It’s finally here
The trail has begun. What an exciting and crazy time. It’s hard to think it’s actually here and I’m sleeping in my tent on the first night along the Continental Divide. One down, many many more to go.
The day began at the hotel with a 5am alarm. Which doesn’t sound awful, but considering we came from NYC, it’s not that bad. Especially with the anticipation of getting on the trail eagerly waking us up. With our final gear checks done, we packed up and headed downstairs to meet our trail shuttle.
Crazy Cook Shuttle has been running for the last 5-6 years and has been helping hikers safely and quickly get to the start of the trail, which is about two hours down a dirt road, with the end being a little hairy, but was taken fairly lightly with their pickup trucks.
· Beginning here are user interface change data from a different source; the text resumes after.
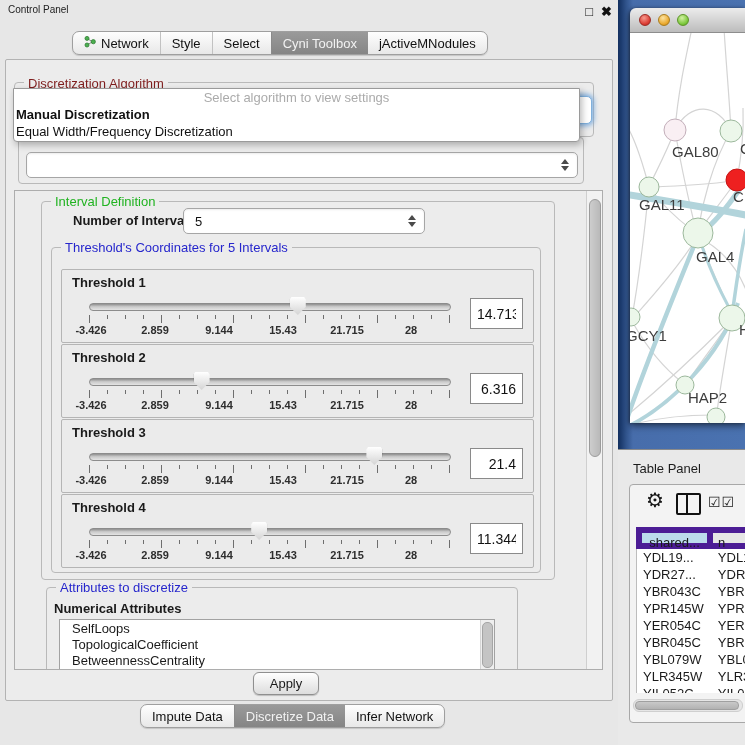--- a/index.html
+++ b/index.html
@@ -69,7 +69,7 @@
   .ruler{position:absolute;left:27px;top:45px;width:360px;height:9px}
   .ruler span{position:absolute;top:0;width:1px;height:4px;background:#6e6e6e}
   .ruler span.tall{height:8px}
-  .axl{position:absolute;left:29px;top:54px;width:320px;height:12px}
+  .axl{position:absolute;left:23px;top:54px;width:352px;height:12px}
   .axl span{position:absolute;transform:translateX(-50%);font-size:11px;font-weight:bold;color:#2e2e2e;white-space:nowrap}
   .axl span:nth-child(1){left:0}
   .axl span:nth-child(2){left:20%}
Andrea and Dion have done some serious hiking, as well, and their son is the youngest person to ever achieve the Triple Crown (all three major trails), all before turning 10. Needless to say, they are an impressive family, and we are very thankful for their shuttle services!
There were about 5 other people getting down to Crazy Cook Monument (the official southern terminus of the CDT), and once we arrived, there were a few more there ready to start their hikes as well. All in all, there were about 20 people who started hiking today (although half of those got in later in the day, and likely didn’t start much hiking just yet).
As we departed the monument and said our good byes, the realization that we are truly out there set in. Our feet kicked up the dry dust, and the little shrubs were dotted along in every direction as far as the horizon could see. Small hills here and there with a spine of slightly taller peaks along the distance laid out the days to come.
The trail itself is very different than the PCT or AT, as in there’s not really a trail. The more commonly trampled routes seem to be the cow paths. The trail winds itself around along forgotten dirt roads and washes which tell an all to familiar tale of flash flooding from my AZT days. But in general, the terrain was mostly flat and soft and easily trekked across.
I will say, I’ve never carried an umbrella before, but now am completely sold (for at least desert use). Ben and I popped open our reflective umbrellas, and the shade protected and cooled us, instantly. It’s amazing how much heat it keeps away. Later in the day the wind picked up so we put on our hats and folded away our umbrellas, and sheesh, much warmer.
With about 14 miles completed, we reached the first water cache at about 4pm. There’s not a ton of water in the first few hundred miles, and almost (if not completely) no natural water sources. Cow troughs are the main source of water, outside the caches.
We loaded up a bit of water, and pushed on a little further to see how many extra miles we could get in before it started getting dark. Bens first major backpacking day, and he was able to clock in about 17, which is great!
We made it to a water trough just to get some water for cooking, and camped a little bit away from it as there were 30 or so cows hanging around drinking the water as well.
So here we are. The sun has just dipped below the horizon, I’m full of mashed potatoes and tucked in ready to get some solid rest. Bens been asleep for a while now, and I think he’s looking forward to as many hours of sleep as possible, and I’m sure I’ll be fast asleep as soon as I put this down.